Good nulls are non-trivial: Testing the null that white flowers have zero hybrids is lame. If we see at least one hybrid then we couldn’t have gotten such a result by sampling error from a population with no hybrids. Similarly, the null hypothesis that mean petal length is zero mm squared should not be tested!
Good nulls represent a fair comparison: As stated above, we compared the proportion white and pink flowered plants with at least one hybrid seed, not the raw counts to avoid bias.When you design your studies make sure the comparison is fair!.

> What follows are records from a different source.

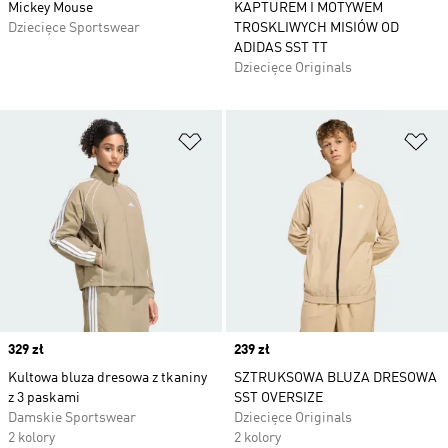
Mickey Mouse
KAPTUREM I MOTYWEM
Dziecięce Sportswear
TROSKLIWYCH MISIÓW OD
ADIDAS SST TT
Dziecięce Originals
Dodaj do listy życzeń
Do
Price
329 zł
Price
239 zł
Kultowa bluza dresowa z tkaniny
SZTRUKSOWA BLUZA DRESOWA
z 3 paskami
SST OVERSIZE
Damskie Sportswear
Dziecięce Originals
2 kolory
2 kolory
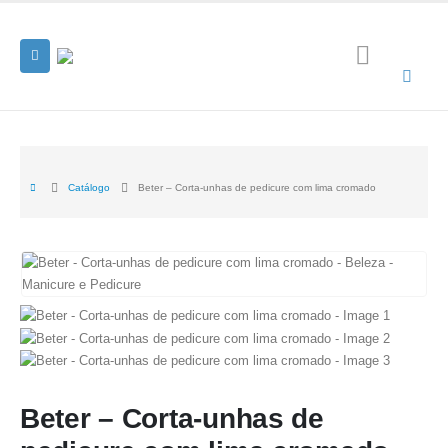
Catálogo
Beter – Corta-unhas de pedicure com lima cromado
Beter – Corta-unhas de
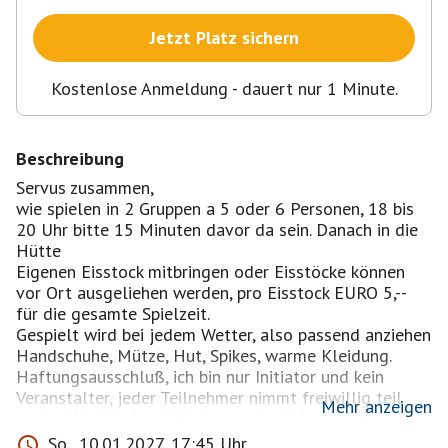
Jetzt Platz sichern
Kostenlose Anmeldung - dauert nur 1 Minute.
Beschreibung
Servus zusammen,
wie spielen in 2 Gruppen a 5 oder 6 Personen, 18 bis
20 Uhr bitte 15 Minuten davor da sein. Danach in die
Hütte
Eigenen Eisstock mitbringen oder Eisstöcke können
vor Ort ausgeliehen werden, pro Eisstock EURO 5,--
für die gesamte Spielzeit.
Gespielt wird bei jedem Wetter, also passend anziehen
Handschuhe, Mütze, Hut, Spikes, warme Kleidung.
Haftungsausschluß, ich bin nur Initiator und kein
Veranstalter, jeder Teilnehmer nimmt freiwillig teil
Mehr anzeigen
und entbindet den Initiator von jeglicher Haftung
oder Schadenersatz, egal aus welchem Rechtsgrund
So., 10.01.2027, 17:45 Uhr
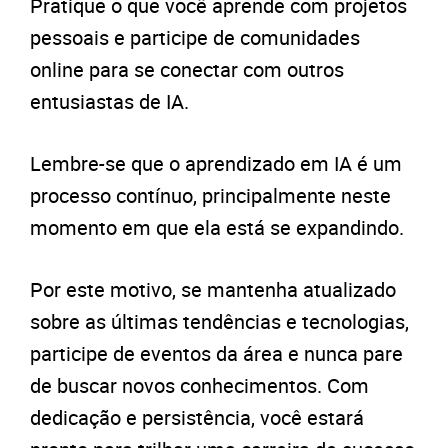
Pratique o que você aprende com projetos
pessoais e participe de comunidades
online para se conectar com outros
entusiastas de IA.
Lembre-se que o aprendizado em IA é um
processo contínuo, principalmente neste
momento em que ela está se expandindo.
Por este motivo, se mantenha atualizado
sobre as últimas tendências e tecnologias,
participe de eventos da área e nunca pare
de buscar novos conhecimentos. Com
dedicação e persistência, você estará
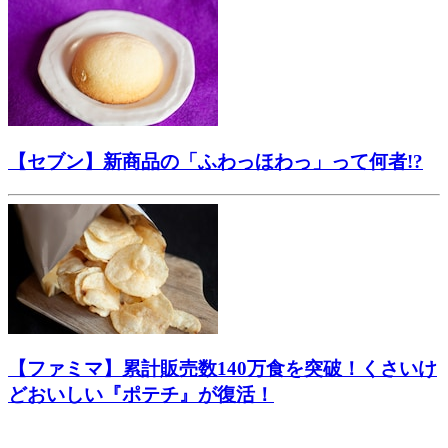
【セブン】新商品の「ふわっほわっ」って何者!?
【ファミマ】累計販売数140万食を突破！くさいけ
どおいしい『ポテチ』が復活！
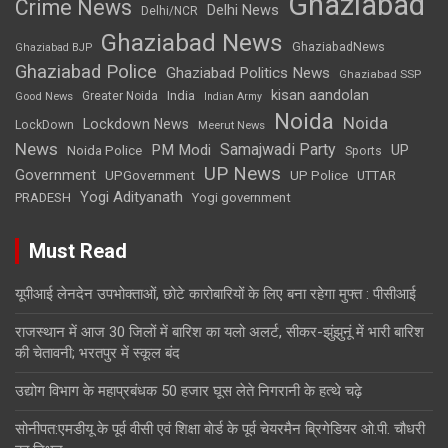
Ghaziabad
Crime News
Delhi News
Delhi/NCR
Ghaziabad News
GhaziabadNews
Ghaziabad BJP
Ghaziabad Police
Ghaziabad Politics News
Ghaziabad SSP
kisan aandolan
India
Greater Noida
Good News
Indian Army
Noida
Noida
Lockdown News
LockDown
Meerut News
News
Samajwadi Party
PM Modi
UP
Noida Police
Sports
UP News
Government
UPGovernment
UP Police
UTTAR
Yogi Adityanath
PRADESH
Yogi government
Must Read
यूपीआई लेनदेन उपभोक्ताओं, छोटे कारोबारियों के लिए बना रहेगा मुफ्त : पीसीआई
राजस्थान में आज 30 जिलों में बारिश का यलो अलर्ट, सीकर-झुंझुनूं में भारी बारिश
की चेतावनी; भरतपुर में स्कूल बंद
उद्योग विभाग के महाप्रबंधक 50 हजार घूस लेते निगरानी के हत्थे चढ़े
सोनीपत:एमडीयू के पूर्व वीसी एवं शिक्षा बाेर्ड के पूर्व चेयरमैन ब्रिगेडियर ओ.पी. चौधरी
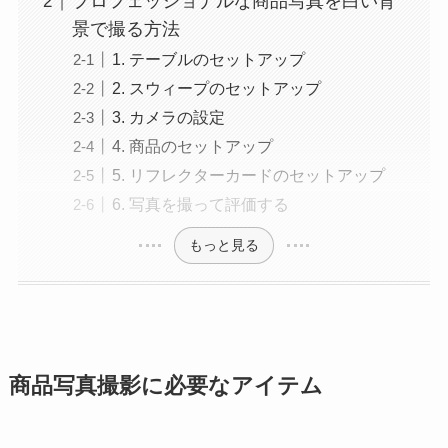
プロフェッショナルな商品写真を白い背
景で撮る方法
1. テーブルのセットアップ
2. スウィープのセットアップ
3. カメラの設定
4. 商品のセットアップ
5. リフレクターカードのセットアップ
6. 写真を撮って評価する
もっと見る
商品写真撮影に必要なアイテム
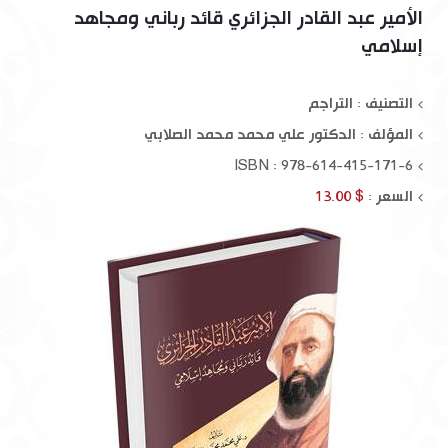
الأمير عبد القادر الجزائري قائد رباني ومجاهد
إسلامي
التصنيف : التراجم
المؤلف :
الدكتور علي محمد محمد الصلابي
ISBN : 978-614-415-171-6
السعر :
$ 13.00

Great nulls isolate the effect of interest: A great null model creates a world where “all else is equal” (ceteris paribus). For example, the best test would ensure that other covariates, that differ (e.g. differences in petal length) between our explanatory variable (e.g. flower color morph), aren’t the real cause of a difference in our response variable.
tl/dr: It is our responsible to design studies with a clean link between our exciting scientific question and the rigid world of statistics.

A Technical Note: One-Tailed vs. Two-Tailed Tests
Notice that our \(H_A\) above says the proportions “differ” between white and pink morphs. It did not specify a direction. This is a two-tailed test, and it’s standard practice. We are open to the effect going in either direction. A one-tailed test is when we only care about a specific direction (e.g., \(H_A\): pink flowers have a higher proportion of hybrids). In practice, one-tailed tests are rare and often inappropriate because we’d almost always want to know about a strong effect in the unexpected direction. Additionally, one-tailed tests often breed distrust in your audience – they signal that you are trying to pull a fast one.
Rare cases when a one-tailed test is appropriate occur when both extremes of the outcome are on the same side of the null distribution. For instance, if I were studying the absolute value of something, the null hypothesis would be that it’s zero, and the alternative would be that it’s greater than zero. We’ll see that some test statistics, like the \(F\) statistic and (often) the \(\chi^2\) statistic, only have one relevant tail.